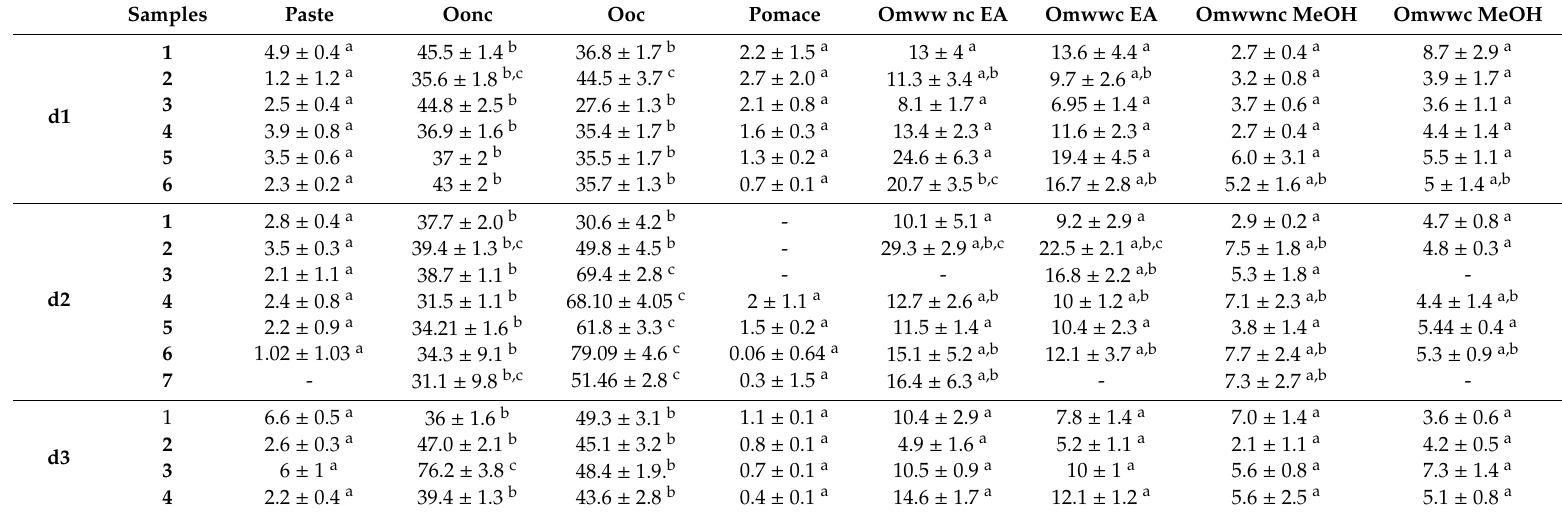
Table 3. Total polyphenols in olive oil, paste, pomace, and omww extracts (expressed as % GAE per extract).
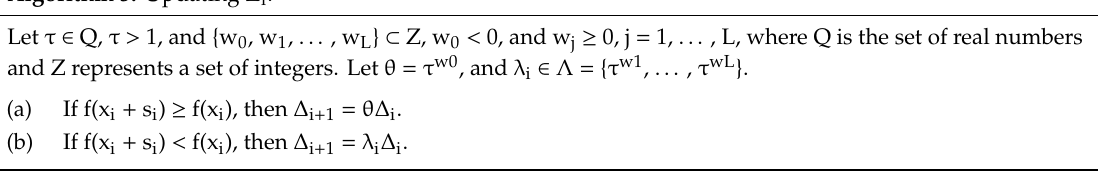
Algorithm 3. Updating ∆ i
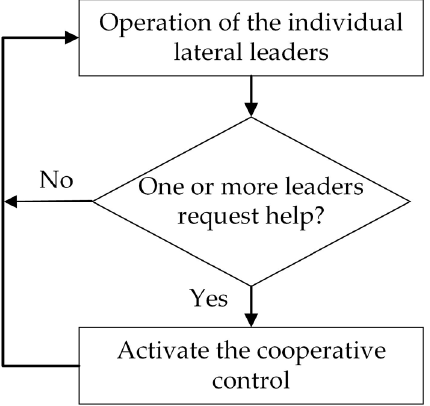
Figure 5. Combining individual and cooperative controls.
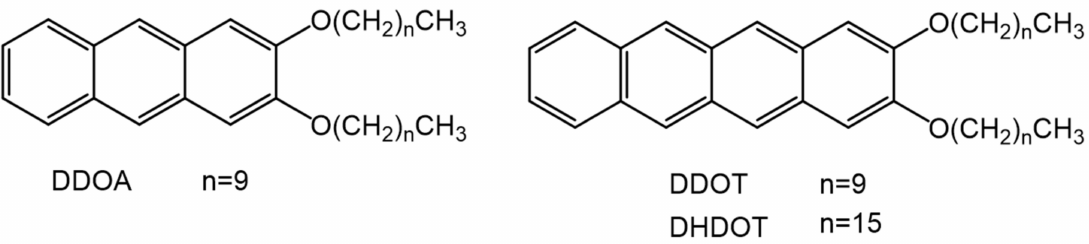
Figure 13. Molecular structures of DDOA, DDOT and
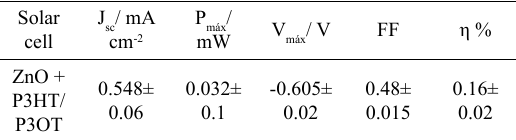
Table 1. Parameters obtained from the j-V curves of ZnO cell sensitized with copolymer P3HT/P3OT Solar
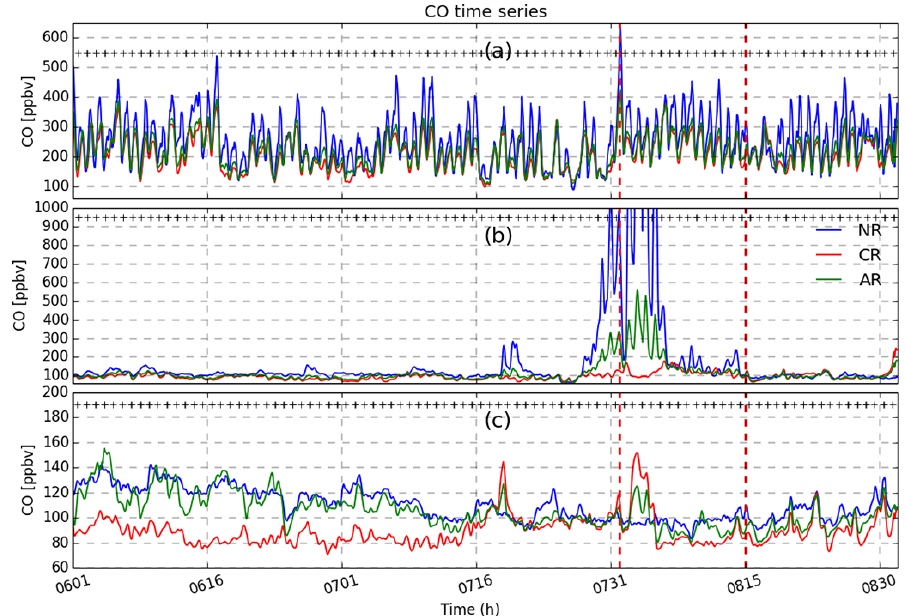
Figure 13. Time series for CO surface concentrations (1 June–31 August) from NR (blue color), CR (red color), and AR (green color) over three different locations represented by squares in Figs. 10 and 11. Top panel: area near Paris; middle panel: area over Portugal, where forest fires occurred; bottom panel: eastern part of the study domain. The labels in the three panels are time in format MMDD ( x axis) and CO concentration in ppbv ( y axis). The plus symbols at the top of each panel indicate availability of observations from the S-5P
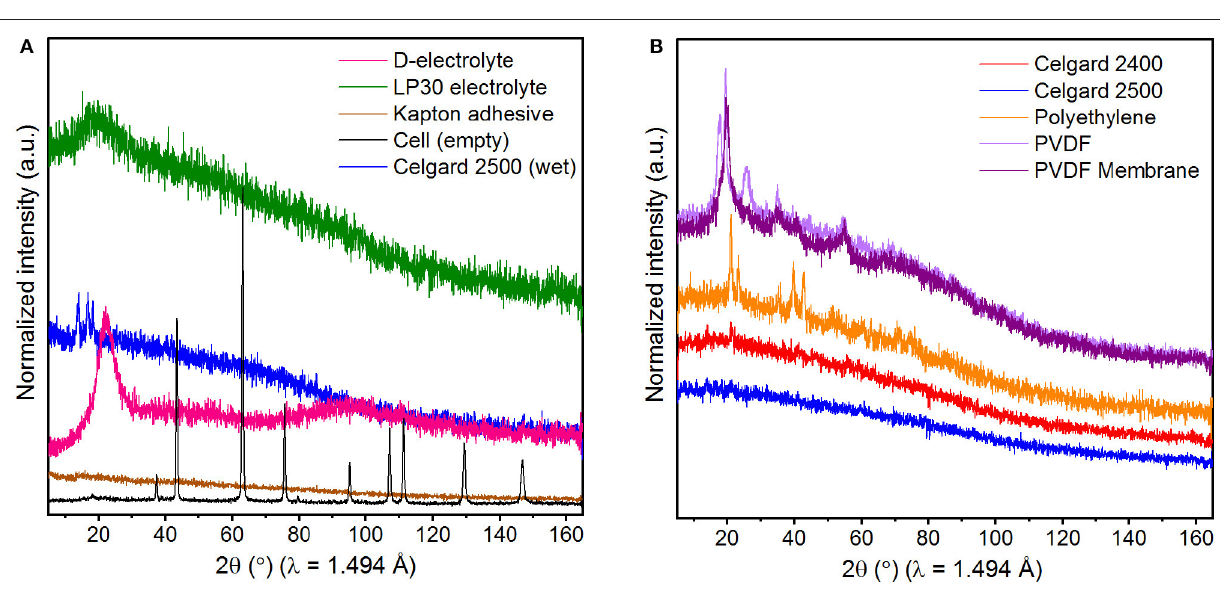
vs. Li + /Li during charging is presented as an example in Figure 5A . The achieved signal-to-noise ratio is sufficient to allow the diffraction peaks of the layered material to stand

- REQUIRED WORK:
From the first line to the last, repeat the data above exactly and leave the pictures out.

- ANSWER SECTION:
Table 3. Total polyphenols in olive oil, paste, pomace, and omww extracts (expressed as % GAE per extract).
Algorithm 3. Updating ∆ i
Figure 5. Combining individual and cooperative controls.
Figure 13. Molecular structures of DDOA, DDOT and
Table 1. Parameters obtained from the j-V curves of ZnO cell sensitized with copolymer P3HT/P3OT Solar
Figure 13. Time series for CO surface concentrations (1 June–31 August) from NR (blue color), CR (red color), and AR (green color) over three different locations represented by squares in Figs. 10 and 11. Top panel: area near Paris; middle panel: area over Portugal, where forest fires occurred; bottom panel: eastern part of the study domain. The labels in the three panels are time in format MMDD ( x axis) and CO concentration in ppbv ( y axis). The plus symbols at the top of each panel indicate availability of observations from the S-5P
vs. Li + /Li during charging is presented as an example in Figure 5A . The achieved signal-to-noise ratio is sufficient to allow the diffraction peaks of the layered material to stand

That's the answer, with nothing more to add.